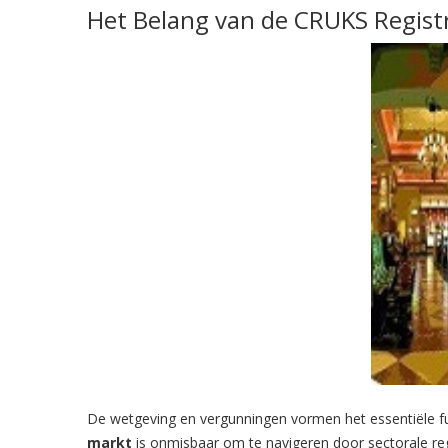
Het Belang van de CRUKS Regist
De wetgeving en vergunningen vormen het essentiële f
markt
is onmisbaar om te navigeren door sectorale reg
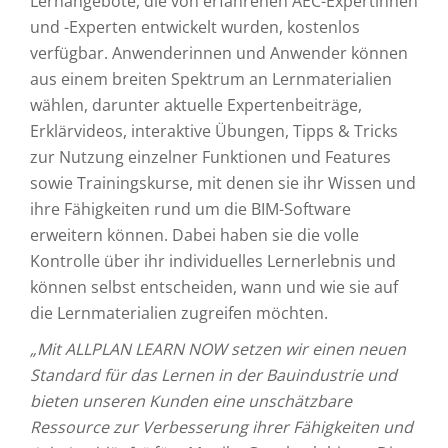
Lernangebote, die von erfahrenen AEC-Expertinnen
und -Experten entwickelt wurden, kostenlos
verfügbar. Anwenderinnen und Anwender können
aus einem breiten Spektrum an Lernmaterialien
wählen, darunter aktuelle Expertenbeiträge,
Erklärvideos, interaktive Übungen, Tipps & Tricks
zur Nutzung einzelner Funktionen und Features
sowie Trainingskurse, mit denen sie ihr Wissen und
ihre Fähigkeiten rund um die BIM-Software
erweitern können. Dabei haben sie die volle
Kontrolle über ihr individuelles Lernerlebnis und
können selbst entscheiden, wann und wie sie auf
die Lernmaterialien zugreifen möchten.
„Mit ALLPLAN LEARN NOW setzen wir einen neuen
Standard für das Lernen in der Bauindustrie und
bieten unseren Kunden eine unschätzbare
Ressource zur Verbesserung ihrer Fähigkeiten und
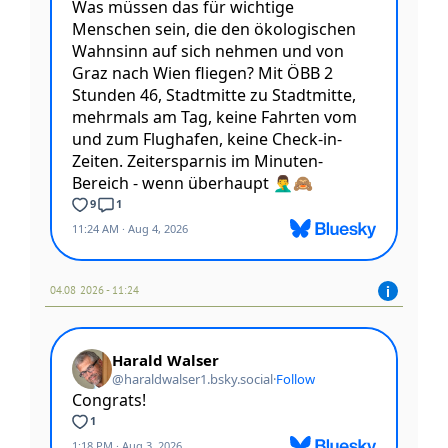
04.08 2026 - 11:24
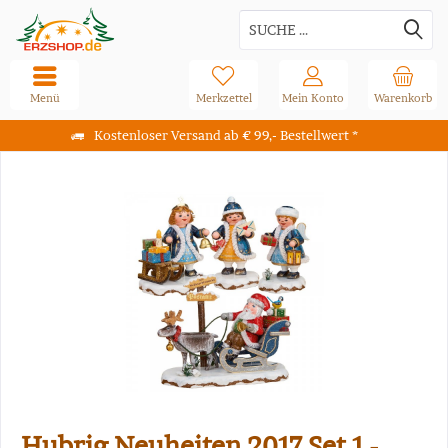
Menü
Merkzettel
Mein Konto
Warenkorb
Kostenloser Versand ab € 99,- Bestellwert *
Hubrig Neuheiten 2017 Set 1 -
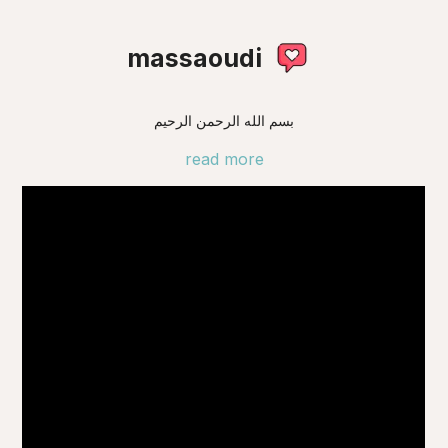
massaoudi
بسم الله الرحمن الرحيم
read more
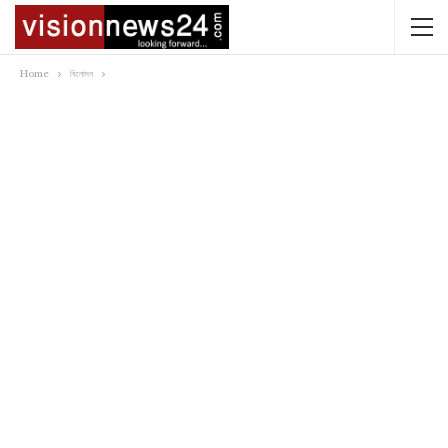
Home
বিনোদন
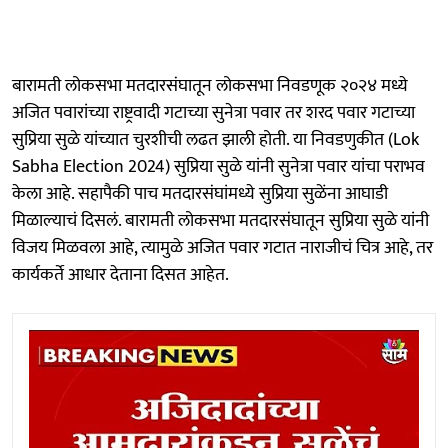
बारामती लोकसभा मतदारसंघातून लोकसभा निवडणूक २०२४ मध्ये
अजित पवारांच्या राष्ट्रवादी गटाच्या सुनेत्रा पवार तर शरद पवार गटाच्या
सुप्रिया सुळे यांच्यात चुरशीची लढत झाली होती. या निवडणुकीत (Lok
Sabha Election 2024) सुप्रिया सुळे यांनी सुनेत्रा पवार यांचा पराभव
केला आहे. सहापैकी पाच मतदारसंघांमध्ये सुप्रिया सुळेंना आघाडी
मिळाल्याचं दिसलं. बारामती लोकसभा मतदारसंघातून सुप्रिया सुळे यांनी
विजय मिळवला आहे, त्यामुळे अजित पवार गटात नाराजीचं चित्र आहे, तर
कार्यकर्ते आधार देताना दिसत आहेत.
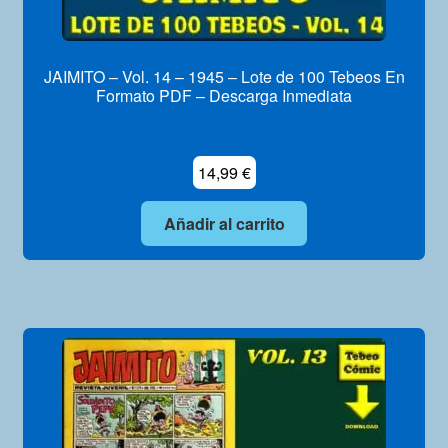
JAIMITO – Vol. 14 – 1945 – Lote de 100 Tebeos En
Formato PDF – Descarga Inmediata
14,99
€
Añadir al carrito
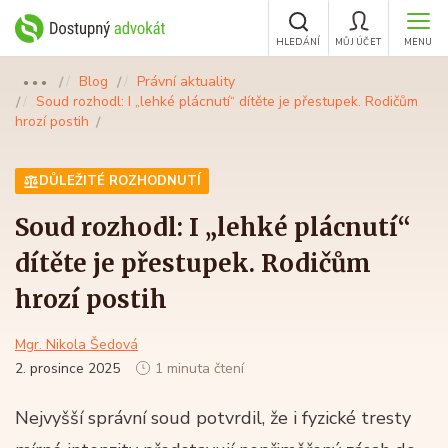
HLEDÁNÍ
MŮJ ÚČET
MENU
Blog
Právní aktuality
●●●
Soud rozhodl: I „lehké plácnutí“ dítěte je přestupek. Rodičům
hrozí postih
DŮLEŽITÉ ROZHODNUTÍ
Soud rozhodl: I „lehké plácnutí“
dítěte je přestupek. Rodičům
hrozí postih
Mgr. Nikola Šedová
2. prosince 2025
1 minuta čtení
Nejvyšší správní soud potvrdil, že i fyzické tresty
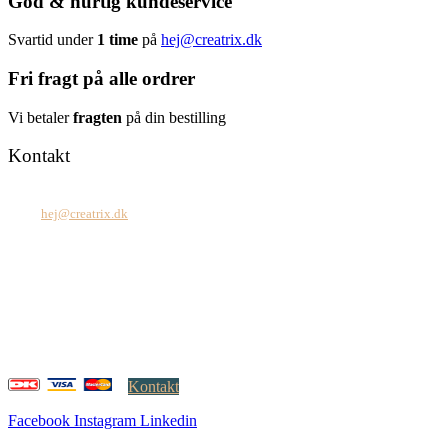
God & hurtig kundeservice
Svartid under
1 time
på
hej@creatrix.dk
Fri fragt på alle ordrer
Vi betaler
fragten
på din bestilling
Kontakt
Tel: +45 7171 2071
Mail:
hej@creatrix.dk
Creatrix ApS
Falkoner Allé 1, 3.
DK-2000 Frederiksberg
CVR: 37 79 59 68
Åbningstider:
Mandag – fredag: 08.00 – 17.00
Kontakt
Facebook
Instagram
Linkedin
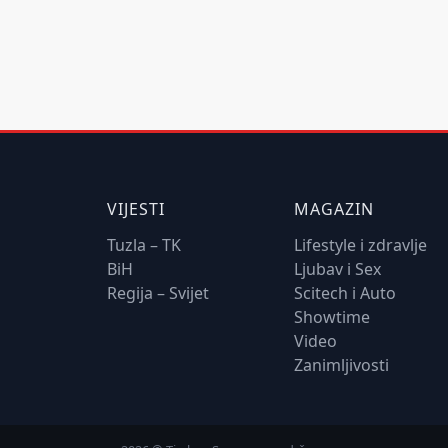
VIJESTI
MAGAZIN
Tuzla – TK
Lifestyle i zdravlje
BiH
Ljubav i Sex
Regija – Svijet
Scitech i Auto
Showtime
Video
Zanimljivosti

• _REQUIRED ACTION_
Output every line of text in the records above as a numbered list, leaving out blank lines and the pictures.

• _TASK RESPONSE_
1. Het Belang van de CRUKS Regist
2. De wetgeving en vergunningen vormen het essentiële f
3. markt
4. is onmisbaar om te navigeren door sectorale reg
5. Lernangebote, die von erfahrenen AEC-Expertinnen
6. und -Experten entwickelt wurden, kostenlos
7. verfügbar. Anwenderinnen und Anwender können
8. aus einem breiten Spektrum an Lernmaterialien
9. wählen, darunter aktuelle Expertenbeiträge,
10. Erklärvideos, interaktive Übungen, Tipps & Tricks
11. zur Nutzung einzelner Funktionen und Features
12. sowie Trainingskurse, mit denen sie ihr Wissen und
13. ihre Fähigkeiten rund um die BIM-Software
14. erweitern können. Dabei haben sie die volle
15. Kontrolle über ihr individuelles Lernerlebnis und
16. können selbst entscheiden, wann und wie sie auf
17. die Lernmaterialien zugreifen möchten.
18. „Mit ALLPLAN LEARN NOW setzen wir einen neuen
19. Standard für das Lernen in der Bauindustrie und
20. bieten unseren Kunden eine unschätzbare
21. Ressource zur Verbesserung ihrer Fähigkeiten und
22. 04.08 2026 - 11:24
23. Menü
24. Merkzettel
25. Mein Konto
26. Warenkorb
27. Kostenloser Versand ab € 99,- Bestellwert *
28. Hubrig Neuheiten 2017 Set 1 -
29. massaoudi
30. بسم الله الرحمن الرحيم
31. read more
32. Home
33. বিনোদন
34. बारामती लोकसभा मतदारसंघातून लोकसभा निवडणूक २०२४ मध्ये
35. अजित पवारांच्या राष्ट्रवादी गटाच्या सुनेत्रा पवार तर शरद पवार गटाच्या
36. सुप्रिया सुळे यांच्यात चुरशीची लढत झाली होती. या निवडणुकीत (Lok
37. Sabha Election 2024) सुप्रिया सुळे यांनी सुनेत्रा पवार यांचा पराभव
38. केला आहे. सहापैकी पाच मतदारसंघांमध्ये सुप्रिया सुळेंना आघाडी
39. मिळाल्याचं दिसलं. बारामती लोकसभा मतदारसंघातून सुप्रिया सुळे यांनी
40. विजय मिळवला आहे, त्यामुळे अजित पवार गटात नाराजीचं चित्र आहे, तर
41. कार्यकर्ते आधार देताना दिसत आहेत.
42. JAIMITO – Vol. 14 – 1945 – Lote de 100 Tebeos En
43. Formato PDF – Descarga Inmediata
44. 14,99
45. €
46. Añadir al carrito
47. HLEDÁNÍ
48. MŮJ ÚČET
49. MENU
50. Blog
51. Právní aktuality
52. ●●●
53. Soud rozhodl: I „lehké plácnutí“ dítěte je přestupek. Rodičům
54. hrozí postih
55. DŮLEŽITÉ ROZHODNUTÍ
56. Soud rozhodl: I „lehké plácnutí“
57. dítěte je přestupek. Rodičům
58. hrozí postih
59. Mgr. Nikola Šedová
60. 2. prosince 2025
61. 1 minuta čtení
62. Nejvyšší správní soud potvrdil, že i fyzické tresty
63. God & hurtig kundeservice
64. Svartid under
65. 1 time
66. på
67. hej@creatrix.dk
68. Fri fragt på alle ordrer
69. Vi betaler
70. fragten
71. på din bestilling
72. Kontakt
73. Tel: +45 7171 2071
74. Mail:
75. hej@creatrix.dk
76. Creatrix ApS
77. Falkoner Allé 1, 3.
78. DK-2000 Frederiksberg
79. CVR: 37 79 59 68
80. Åbningstider:
81. Mandag – fredag: 08.00 – 17.00
82. Kontakt
83. Facebook
84. Instagram
85. Linkedin
86. VIJESTI
87. MAGAZIN
88. Tuzla – TK
89. Lifestyle i zdravlje
90. BiH
91. Ljubav i Sex
92. Regija – Svijet
93. Scitech i Auto
94. Showtime
95. Video
96. Zanimljivosti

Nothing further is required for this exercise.